With his tile-work expanse of Smilin' Bob teeth and his vaudevillian shtick, Roth has always been exactly the showbiz rocker Los Angeles deserves. After an early '70s launch in Pasadena, Van Halen survived the T-shirt tribulations of late-'70s punk, the scythe of addiction and several hiatuses to continue delivering a bigness and whirling glamour that never seem to go out of style. And while ego dust-ups between Roth and guitar god Eddie Van Halen may have led to singer transplants via Sammy Hagar, Mitch Malloy and Gary Cherone, Roth's picture is the one that has stayed in most fans' love lockets.

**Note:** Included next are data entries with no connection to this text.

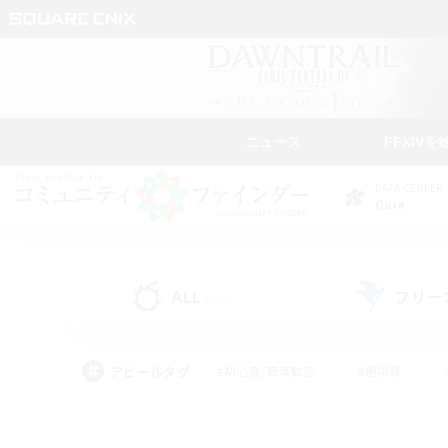
ニュース
FFXIVを
DATA CENTER
Gaia
ALL
フリー
(252)
アピールタグ
#初心者/若葉歓迎
#絶挑戦
#モブハント
#学生中心
#なんでも楽しむ
#スクリーンショット撮影
#ハウジ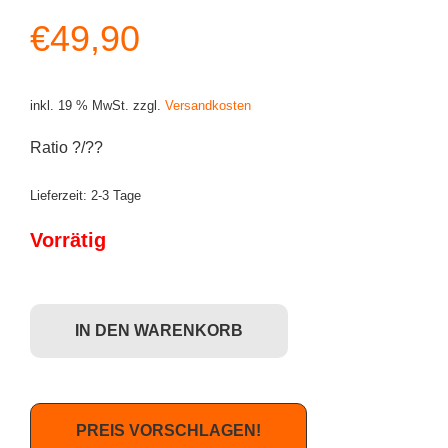
€
49,90
inkl. 19 % MwSt.
zzgl.
Versandkosten
Ratio ?/??
Lieferzeit:
2-3 Tage
Vorrätig
Dunny 2013 - Cris Rose (schwarz) CHASE Menge
IN DEN WARENKORB
PREIS VORSCHLAGEN!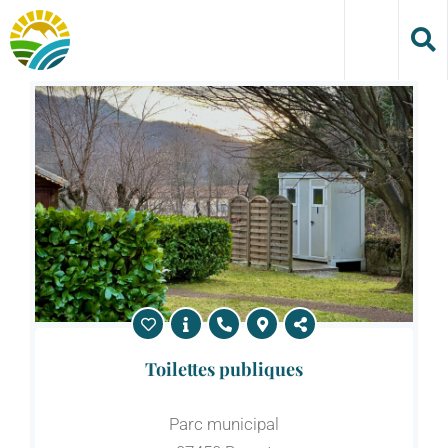
Skip
to
content
Toilettes publiques
Parc municipal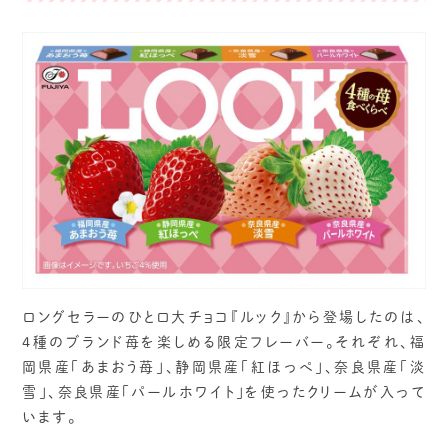
ロングセラーのひと口大チョコ『ルック』から登場したのは、
4種のブランド苺を楽しめる限定フレーバー。それぞれ、福
岡県産「あまおう苺」、静岡県産「紅ほっぺ」、奈良県産「淡
雪」、奈良県産「パールホワイト」を使ったクリームが入って
います。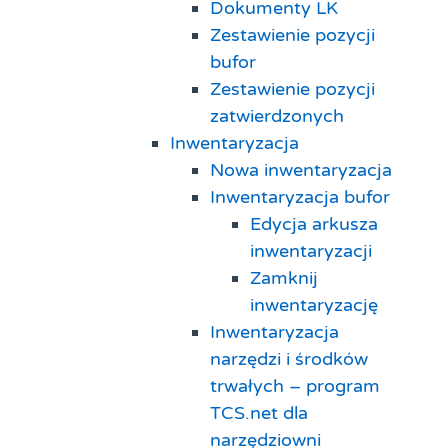
Dokumenty LK
Zestawienie pozycji
bufor
Zestawienie pozycji
zatwierdzonych
Inwentaryzacja
Nowa inwentaryzacja
Inwentaryzacja bufor
Edycja arkusza
inwentaryzacji
Zamknij
inwentaryzację
Inwentaryzacja
narzędzi i środków
trwałych – program
TCS.net dla
narzędziowni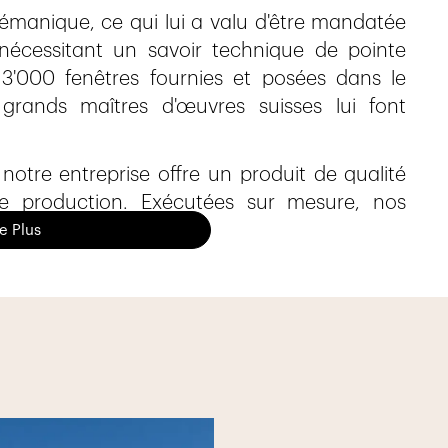
lémanique, ce qui lui a valu d'être mandatée
nécessitant un savoir technique de pointe
 3'000 fenêtres fournies et posées dans le
rands maîtres d'œuvres suisses lui font
notre entreprise offre un produit de qualité
de production. Exécutées sur mesure, nos
filé allemand (KBE), gage de qualité et de
re Plus
tions individualisées et nos clients ont une
lus qu'à choisir, alors à vos choix, c'est parti
rojets: nouvelle construction et rénovation,
 intérieur !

So the Roth reconciliation, which has teetered on the brink for more than a decade, was huge. Adding to the intrigue, Eddie Van Halen has said he agreed to try it mainly to offer his son with actress and ex-wife Valerie Bertinelli, 16-year-old Wolfgang Van Halen, a shot at filling the shoes of original bassist Michael Anthony. A dubious way to bend the Van Halen family twig, maybe, but that's Hollywood.
A gusher of pent-up guitar energy roared from the stage shadows, the curtain ascended, and Van Halen bombed into the first hit from the group's 1978 debut album, a headbanging cover of the Kinks' "You Really Got Me," to which Roth still hasn't learned Ray Davies' lyrics.
Both sporting trim short hair in contrast to their lank 'dos of the '70s, Roth (in a series of embroidered jackets and top hats) and Eddie Van Halen (in fatigue pants, shirtless) split most of the spotlight time equally, appearing to hate each other very little.
Roth snapped hepcat fingers to Eddie's solo during the jaunty "I'm the One," blew powerhouse harmonica on the blues-shouting "Somebody Get Me a Doctor," traversed the expanded stage arcs front and back with ceaseless muggery, flicked his hat Gene Kelly-style and mounted it on his crotch (no hands).